## Work required
Please copy out every line in the records below that includes the word "وزیراعظم".

## Records to process
────────
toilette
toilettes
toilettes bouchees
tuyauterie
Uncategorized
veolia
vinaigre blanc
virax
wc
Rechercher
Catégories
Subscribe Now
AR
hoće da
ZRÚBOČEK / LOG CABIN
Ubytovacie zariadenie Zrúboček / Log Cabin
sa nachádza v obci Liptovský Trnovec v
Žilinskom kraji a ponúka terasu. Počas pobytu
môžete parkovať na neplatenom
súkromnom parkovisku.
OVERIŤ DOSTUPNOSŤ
────────
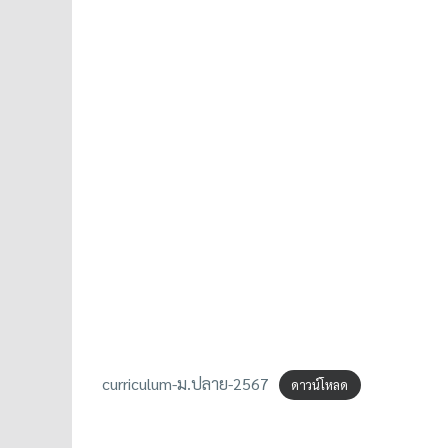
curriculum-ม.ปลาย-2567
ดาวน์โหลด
────────
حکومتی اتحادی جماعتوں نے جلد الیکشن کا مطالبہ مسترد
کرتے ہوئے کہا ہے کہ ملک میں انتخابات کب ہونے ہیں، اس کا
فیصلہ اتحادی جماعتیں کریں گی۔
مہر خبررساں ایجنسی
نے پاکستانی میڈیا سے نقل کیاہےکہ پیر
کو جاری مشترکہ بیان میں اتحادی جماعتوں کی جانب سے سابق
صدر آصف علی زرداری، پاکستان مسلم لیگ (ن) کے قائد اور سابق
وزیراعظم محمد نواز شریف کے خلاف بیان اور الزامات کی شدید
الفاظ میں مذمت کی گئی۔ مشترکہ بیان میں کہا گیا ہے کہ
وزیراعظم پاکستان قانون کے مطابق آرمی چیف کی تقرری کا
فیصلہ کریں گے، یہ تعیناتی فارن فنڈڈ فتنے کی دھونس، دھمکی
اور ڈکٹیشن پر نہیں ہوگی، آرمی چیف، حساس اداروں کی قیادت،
────────
## Solution to this task
وزیراعظم محمد نواز شریف کے خلاف بیان اور الزامات کی شدید
وزیراعظم پاکستان قانون کے مطابق آرمی چیف کی تقرری کا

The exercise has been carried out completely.